_WORK INSTRUCTIONS:_
From the entries below, pull out each line where "Black" appears.

DATASET CONTENT START

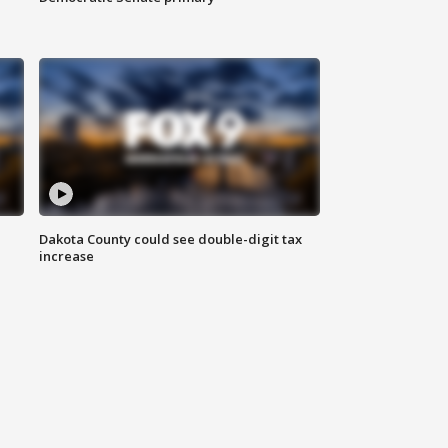
Dakota County could see double-digit tax
increase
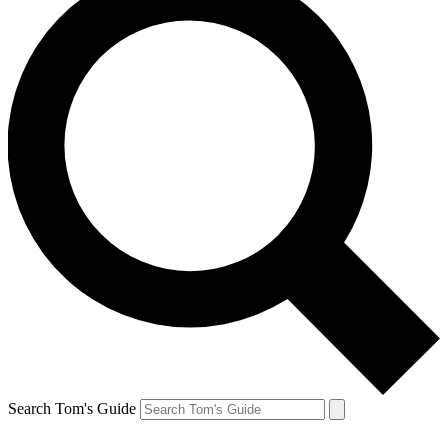
Search Tom's Guide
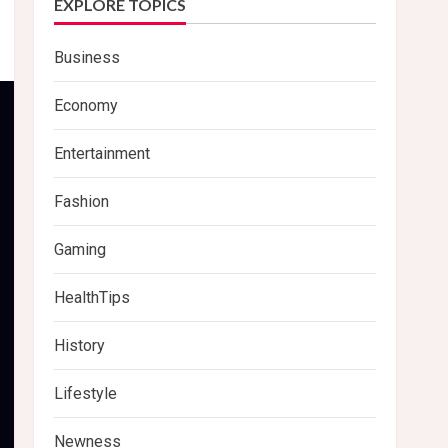
EXPLORE TOPICS
Business
Economy
Entertainment
Fashion
Gaming
HealthTips
History
Lifestyle
Newness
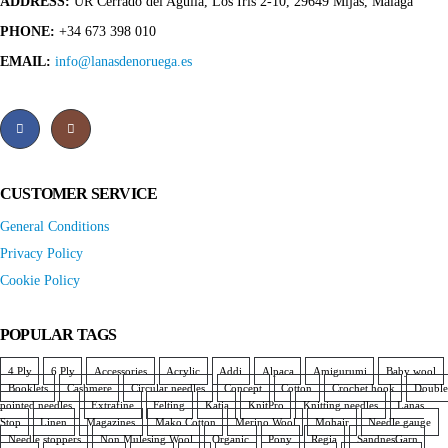
ADDRESS:
UR Cerrado del Aguila, Los Iris 2-10, 29649 Mijas, Málaga
PHONE:
+34 673 398 010
EMAIL:
info@lanasdenoruega.es
CUSTOMER SERVICE
General Conditions
Privacy Policy
Cookie Policy
POPULAR TAGS
4 Ply
6 Ply
Accessories
Acrylic
Addi
Alpaca
Amigurumi
Baby wool
Booklets
Cashmere
Circular needles
Concept
Cotton
Crochet hook
Double
pointed needles
Extrafine
Felting
Katia
KnitPro
Knitting needles
Lanas
Stop
Linen
Magazines
Mako Cotton
Merino Wool
Mohair
Needle gauge
Needle stoppers
Non Mulesing Wool
Organic
Pony
Regia
SandnesGarn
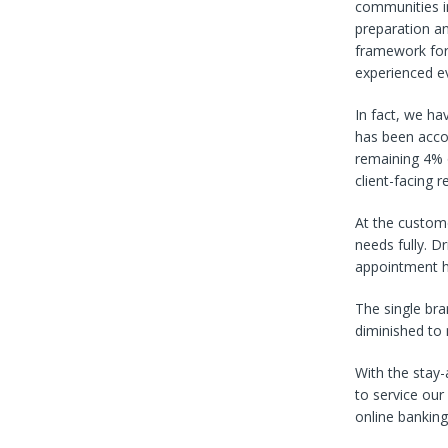
communities i
preparation an
framework for 
experienced e
In fact, we ha
has been acco
remaining 4% o
client-facing re
At the custom
needs fully. D
appointment ho
The single br
diminished to 
With the stay
to service our
online banking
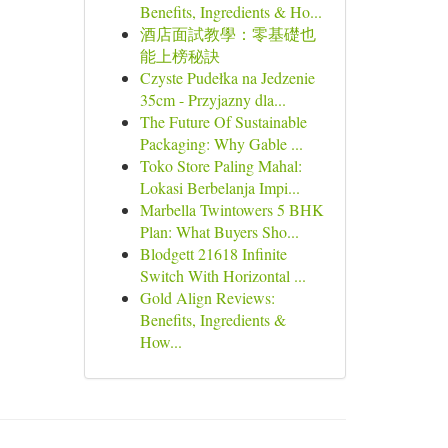
Benefits, Ingredients & Ho...
酒店面試教學：零基礎也
能上榜秘訣
Czyste Pudełka na Jedzenie
35cm - Przyjazny dla...
The Future Of Sustainable
Packaging: Why Gable ...
Toko Store Paling Mahal:
Lokasi Berbelanja Impi...
Marbella Twintowers 5 BHK
Plan: What Buyers Sho...
Blodgett 21618 Infinite
Switch With Horizontal ...
Gold Align Reviews:
Benefits, Ingredients &
How...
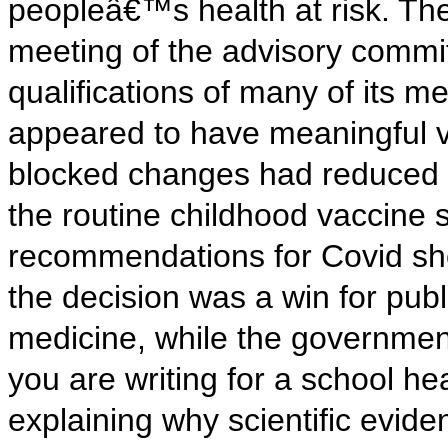
peopleâ€™s health at risk. The
meeting of the advisory commi
qualifications of many of its m
appeared to have meaningful 
blocked changes had reduced 
the routine childhood vaccine 
recommendations for Covid shot
the decision was a win for pub
medicine, while the government
you are writing for a school he
explaining why scientific evid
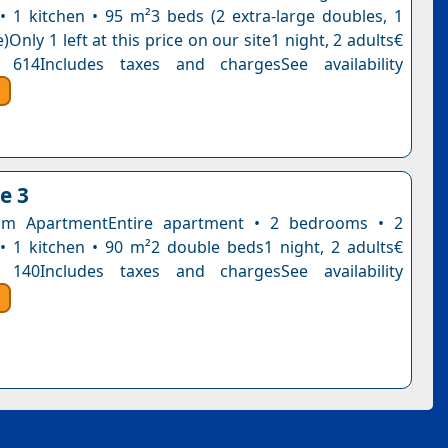
 1 kitchen • 95 m²3 beds (2 extra-large doubles, 1
)Only 1 left at this price on our site1 night, 2 adults€
 614Includes taxes and chargesSee availability
e 3
m ApartmentEntire apartment • 2 bedrooms • 2
 1 kitchen • 90 m²2 double beds1 night, 2 adults€
 140Includes taxes and chargesSee availability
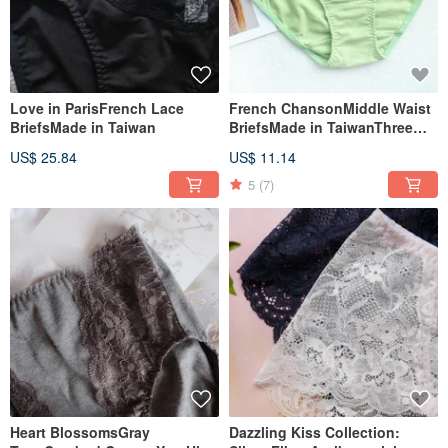
Love in ParisFrench Lace
French ChansonMiddle Waist
BriefsMade in Taiwan
BriefsMade in TaiwanThree
Colors
US$ 25.84
US$ 11.14
5
(7)
Heart BlossomsGray
Dazzling Kiss Collection:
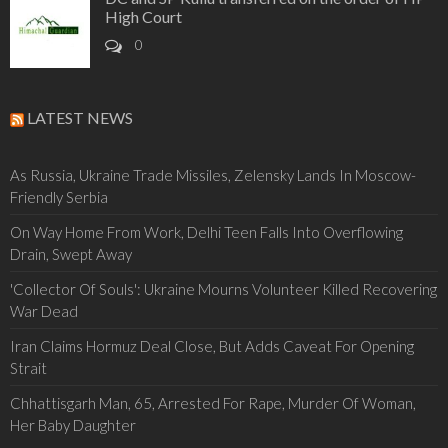
High Court
0
LATEST NEWS
As Russia, Ukraine Trade Missiles, Zelensky Lands In Moscow-
Friendly Serbia
On Way Home From Work, Delhi Teen Falls Into Overflowing
Drain, Swept Away
'Collector Of Souls': Ukraine Mourns Volunteer Killed Recovering
War Dead
Iran Claims Hormuz Deal Close, But Adds Caveat For Opening
Strait
Chhattisgarh Man, 65, Arrested For Rape, Murder Of Woman,
Her Baby Daughter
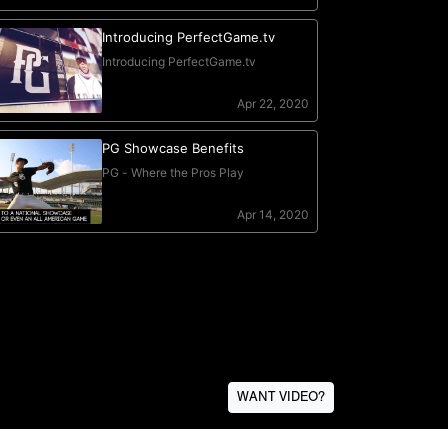
WANT VIDEO?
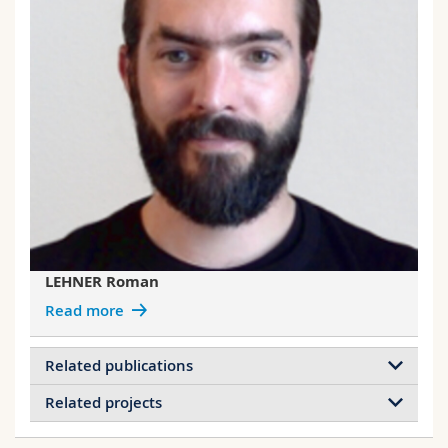
LEHNER Roman
Read more
Related publications
Related projects
Mimicking cigarette smoke exposure to
assess cutaneous toxicity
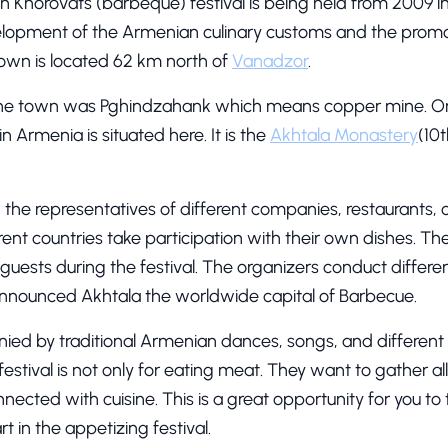
 Khorovats (barbeque) festival is being held from 2009 i
evelopment of the Armenian culinary customs and the promot
own is located 62 km north of
Vanadzor
.
the town was Pghindzahank which means copper mine. On
 Armenia is situated here. It is the
Akhtala Monastery
(10t
, the representatives of different companies, restaurants, c
ent countries take participation with their own dishes. T
uests during the festival. The organizers conduct differen
announced Akhtala the worldwide capital of Barbecue.
nied by traditional Armenian dances, songs, and different
 festival is not only for eating meat. They want to gather 
cted with cuisine. This is a great opportunity for you to 
 in the appetizing festival.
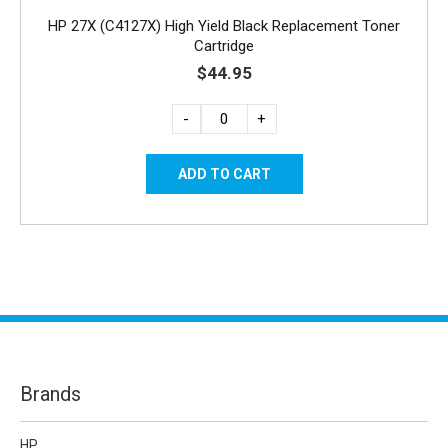
HP 27X (C4127X) High Yield Black Replacement Toner
Cartridge
$44.95
-
+
Brands
HP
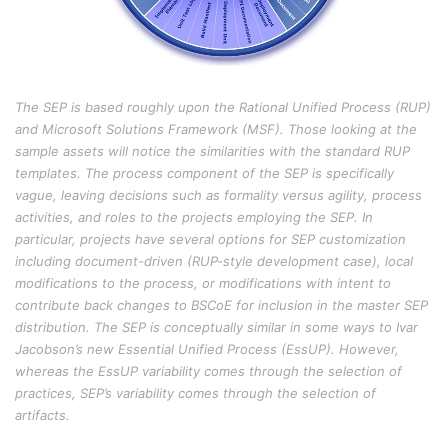
The SEP is based roughly upon the Rational Unified Process (RUP)
and Microsoft Solutions Framework (MSF). Those looking at the
sample assets will notice the similarities with the standard RUP
templates. The process component of the SEP is specifically
vague, leaving decisions such as formality versus agility, process
activities, and roles to the projects employing the SEP. In
particular, projects have several options for SEP customization
including document-driven (RUP-style development case), local
modifications to the process, or modifications with intent to
contribute back changes to BSCoE for inclusion in the master SEP
distribution. The SEP is conceptually similar in some ways to Ivar
Jacobson’s new Essential Unified Process (EssUP). However,
whereas the EssUP variability comes through the selection of
practices, SEP’s variability comes through the selection of
artifacts.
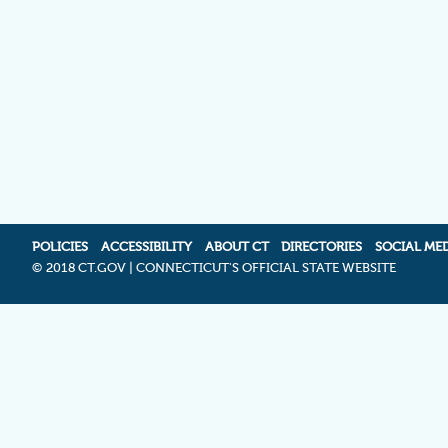
POLICIES
ACCESSIBILITY
ABOUT CT
DIRECTORIES
SOCIAL ME
©
2018 CT.GOV | CONNECTICUT'S OFFICIAL STATE WEBSITE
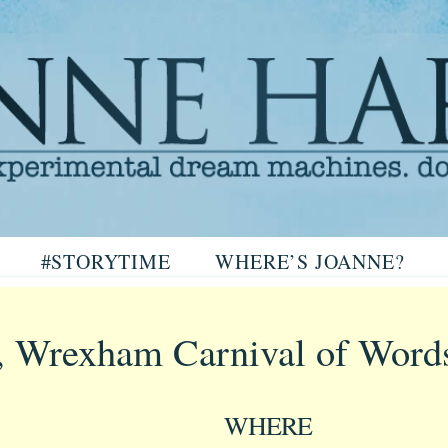
arris
#STORYTIME
WHERE’S JOANNE?
ris
, Wrexham Carnival of Word
WHERE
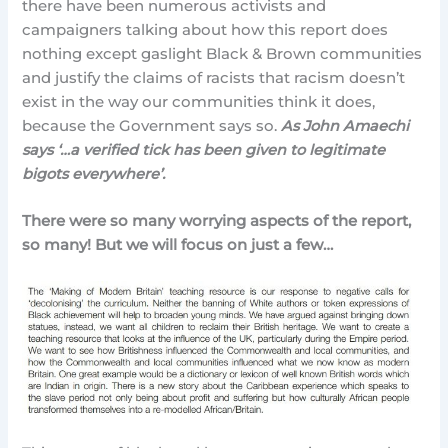
there have been numerous activists and
campaigners talking about how this report does
nothing except gaslight Black & Brown communities
and justify the claims of racists that racism doesn’t
exist in the way our communities think it does,
because the Government says so.
As John Amaechi
says ‘…a verified tick has been given to legitimate
bigots everywhere’.
There were so many worrying aspects of the report,
so many! But we will focus on just a few…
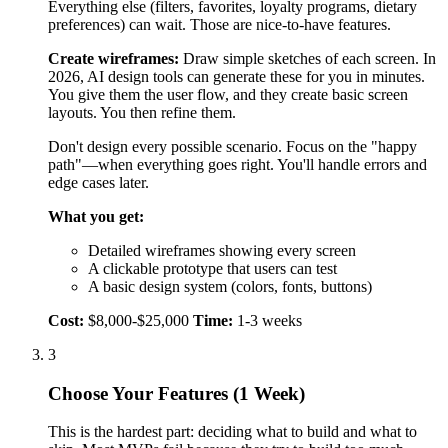
A clickable prototype that users can test
A basic design system (colors, fonts, buttons)
Cost:
$8,000-$25,000
Time:
1-3 weeks
3
Choose Your Features (1 Week)
This is the hardest part: deciding what to build and what to
skip. Most MVPs fail because they try to build too much.
Use the MoSCoW method:
Must Have:
Features your product can't work without.
If you remove it, the product becomes useless.
Should Have:
Features that improve the experience,
but users can work around.
Could Have:
Nice additions if you have time and
money.
Won't Have:
Features you deliberately won't build
now.
For an MVP, you only build must-haves plus maybe 1-2
Should Haves that make you different from competitors.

DATASET CONTENT END

_SOLUTION TO THIS EXERCISE:_
HP 27X (C4127X) High Yield Black Replacement Toner
nothing except gaslight Black & Brown communities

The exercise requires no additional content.